Et à l'échelle du Grand Paris ?

N'oublions pas que ces services viennent en complément, et non en remplacement, des services actuels. D'un strict point de vue économique, dans les métropoles comme à Paris, où les prix sont plus conséquents, ils s'incorporent dans la prestation. Ces services fonctionnent en outre sur une forte rotation du parc, beaucoup plus forte dans ces zones tendues que dans les territoires périphériques d'où les habitants ne peuvent pas partir. Les droits de mutation pénalisent en effet le marché et figent les gens chez eux.
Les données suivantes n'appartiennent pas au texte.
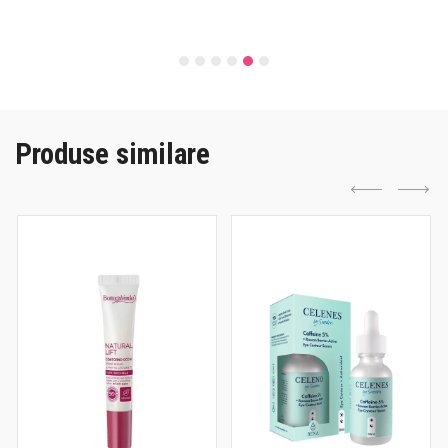
Produse similare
Une mesure de justice économique et sociale serait de les moduler selon la valeur du bien.

En Floride, des maisons sont payées en bitcoin. Va-t-il bouleverser la gestion patrimoniale ?

Nous n'en sommes pas encore là. Le secteur immobilier actuel est encore loin en termes d'innovation, hormis sur la patrie construction. Il n'y a pas encore d'intelligence artificielle, de blockchain ou de bitcoin. Si Doctolib nous permet déjà de prendre rendez-vous en ligne pour aller chez le médecin, ce n'est pas encore le cas pour prendre rendez-vous en agence.